**Document extract:**
In 1955, Gibson founded the National Association of Radio Announcers for Black DJs. In the 1960s it was renamed  the National Association of Television and Radio Announcers (NATRA). Bringing together disparate elements of Black Appeal Radio under one body placed Gibson at the head of the table, and as the father he declared, "I slapped this baby's bottom and brought it to life!"
 
In 1963 Gibson joined the staff of Motown records as a public-relations (PR) manager. While there, he mentored the Supremes, Marvin Gaye, The Jackson Five, and Stevie Wonder, and as Director of International PR, he often provided their first introductions to the public on stage. In 1969 he moved to STAX records, where he remained until 1972. In 1976 he began publication of a two-sided trade pamphlet called "Mello Yello," about the radio industry.

Gibson recounts in his autobiography, “When we went to get it copied, the man told us he could give us a good deal if we used this goldenrod paper stock, which was a sunshine-yellow. Guess he was overstocked with that color. I didn’t mind because, if nothing else, that wild color would get the newsletter noticed.”

"Jack the Rapper's Mello Yello" is the oldest and largest-circulated Black radio/music trade publication in America. As Gibson recounted, “I think I just called it the same thing I had called it at Stax—“Telling It Like It T-I-S-is!” And, of course, since I was rappin’ my ass off, as usual, I just kept going by “Jack the Rapper.” I did a pick of the week and rated the top singles and albums, but I added something new: I decided to run my own style of editorial pieces about the condition of the Black music industry. If there was somebody to be told on, I was ready and willing to do it. The ending line was always the same: “Stay Black till I get back.”

Family Affair

Gibson figured that he could build a Black music annual convention similar in structure to Billboard Magazine’s yearly confab, although with a different emphasis. The first “Jack the Rapper Family Affair” was scheduled at the Colony Square in Atlanta, Georgia in June 1977. It was set in what Gibson would always refer to as “Martin’s Town.” Major labels such as CBS Records provided sponsorship. There were seminars about radio programming and music production. Parties abounded. And amongst all of that, Minister Louis Farrakhan was one of the seminal Family Affair’s keynote speakers.

**Material supplied:**
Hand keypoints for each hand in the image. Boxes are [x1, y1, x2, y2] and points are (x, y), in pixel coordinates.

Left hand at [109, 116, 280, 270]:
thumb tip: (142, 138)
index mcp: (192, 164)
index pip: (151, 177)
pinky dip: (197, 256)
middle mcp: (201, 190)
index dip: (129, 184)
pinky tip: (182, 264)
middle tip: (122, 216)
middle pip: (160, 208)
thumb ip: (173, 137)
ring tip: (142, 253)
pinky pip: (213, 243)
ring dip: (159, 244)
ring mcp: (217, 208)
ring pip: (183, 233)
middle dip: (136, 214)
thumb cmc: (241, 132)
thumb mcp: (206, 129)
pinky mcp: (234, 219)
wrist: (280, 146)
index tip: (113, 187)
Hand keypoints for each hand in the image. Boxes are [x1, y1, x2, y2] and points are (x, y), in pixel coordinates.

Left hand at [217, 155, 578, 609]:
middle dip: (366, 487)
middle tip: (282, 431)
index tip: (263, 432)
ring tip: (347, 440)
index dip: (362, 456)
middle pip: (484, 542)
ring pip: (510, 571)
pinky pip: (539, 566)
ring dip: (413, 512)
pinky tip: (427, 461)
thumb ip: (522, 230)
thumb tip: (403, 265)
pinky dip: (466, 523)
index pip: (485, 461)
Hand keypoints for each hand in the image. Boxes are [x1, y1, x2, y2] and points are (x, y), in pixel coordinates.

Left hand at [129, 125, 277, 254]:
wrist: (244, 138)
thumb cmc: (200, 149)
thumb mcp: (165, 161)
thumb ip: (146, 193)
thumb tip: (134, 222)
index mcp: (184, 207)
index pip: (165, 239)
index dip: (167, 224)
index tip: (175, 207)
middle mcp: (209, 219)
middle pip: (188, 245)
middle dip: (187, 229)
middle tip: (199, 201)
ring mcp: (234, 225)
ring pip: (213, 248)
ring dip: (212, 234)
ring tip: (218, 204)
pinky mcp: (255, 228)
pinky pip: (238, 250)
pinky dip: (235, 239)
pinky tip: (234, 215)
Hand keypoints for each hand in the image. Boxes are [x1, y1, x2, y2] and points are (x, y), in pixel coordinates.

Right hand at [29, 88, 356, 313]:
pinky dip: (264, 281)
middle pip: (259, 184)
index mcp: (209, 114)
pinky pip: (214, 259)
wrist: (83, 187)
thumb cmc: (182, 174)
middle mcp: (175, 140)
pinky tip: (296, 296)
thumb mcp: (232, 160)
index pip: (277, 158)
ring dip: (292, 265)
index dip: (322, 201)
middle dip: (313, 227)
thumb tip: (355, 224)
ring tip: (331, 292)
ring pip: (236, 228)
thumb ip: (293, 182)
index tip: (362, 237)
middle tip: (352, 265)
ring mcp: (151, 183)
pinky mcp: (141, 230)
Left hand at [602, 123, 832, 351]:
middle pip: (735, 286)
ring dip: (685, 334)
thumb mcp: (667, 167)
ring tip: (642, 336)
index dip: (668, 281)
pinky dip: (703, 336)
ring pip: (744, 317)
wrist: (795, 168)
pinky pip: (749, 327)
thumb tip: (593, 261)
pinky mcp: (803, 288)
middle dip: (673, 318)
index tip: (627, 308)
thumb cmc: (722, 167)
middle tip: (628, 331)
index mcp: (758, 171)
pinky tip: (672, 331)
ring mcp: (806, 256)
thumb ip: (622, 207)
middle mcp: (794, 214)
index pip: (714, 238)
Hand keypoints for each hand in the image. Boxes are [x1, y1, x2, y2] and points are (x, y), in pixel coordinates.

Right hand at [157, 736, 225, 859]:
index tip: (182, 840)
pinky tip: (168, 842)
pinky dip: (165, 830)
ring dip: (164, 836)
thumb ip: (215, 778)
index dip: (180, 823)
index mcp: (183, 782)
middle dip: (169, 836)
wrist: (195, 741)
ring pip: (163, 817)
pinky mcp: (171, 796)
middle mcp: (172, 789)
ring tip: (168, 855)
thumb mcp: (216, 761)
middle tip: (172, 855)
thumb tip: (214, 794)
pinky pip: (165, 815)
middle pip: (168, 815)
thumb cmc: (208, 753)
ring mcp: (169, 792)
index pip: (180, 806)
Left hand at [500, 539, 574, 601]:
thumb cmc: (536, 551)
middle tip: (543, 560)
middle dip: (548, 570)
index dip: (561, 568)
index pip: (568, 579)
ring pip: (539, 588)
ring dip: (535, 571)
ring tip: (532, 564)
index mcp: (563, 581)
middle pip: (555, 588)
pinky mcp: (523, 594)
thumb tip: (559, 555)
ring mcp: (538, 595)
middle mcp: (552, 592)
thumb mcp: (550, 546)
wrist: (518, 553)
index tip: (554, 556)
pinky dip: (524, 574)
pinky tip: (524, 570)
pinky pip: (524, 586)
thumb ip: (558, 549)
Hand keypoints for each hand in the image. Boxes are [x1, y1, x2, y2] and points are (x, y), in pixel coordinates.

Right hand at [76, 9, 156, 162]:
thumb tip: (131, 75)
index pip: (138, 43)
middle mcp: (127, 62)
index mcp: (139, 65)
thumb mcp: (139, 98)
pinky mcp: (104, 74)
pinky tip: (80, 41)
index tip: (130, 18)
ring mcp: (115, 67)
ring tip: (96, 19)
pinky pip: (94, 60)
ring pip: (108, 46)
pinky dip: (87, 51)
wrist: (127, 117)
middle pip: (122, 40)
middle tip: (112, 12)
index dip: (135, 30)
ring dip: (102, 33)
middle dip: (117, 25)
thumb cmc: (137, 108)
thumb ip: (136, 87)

**What this task involves:**
For each statement below, answer yes or no according to the text on Gibson's career, and quote the words from the text that decide it.
(a) Gibson joined Motown records in 1963 as a public-relations manager.
(b) Gibson stayed at STAX records until 1976.
(c) The first Family Affair was scheduled for Atlanta, Georgia in June 1977.

**Result below:**
(a) Yes: "In 1963 Gibson joined the staff of Motown records as a public-relations (PR) manager."
(b) No: "In 1969 he moved to STAX records, where he remained until 1972."
(c) Yes: "The first “Jack the Rapper Family Affair” was scheduled at the Colony Square in Atlanta, Georgia in June 1977."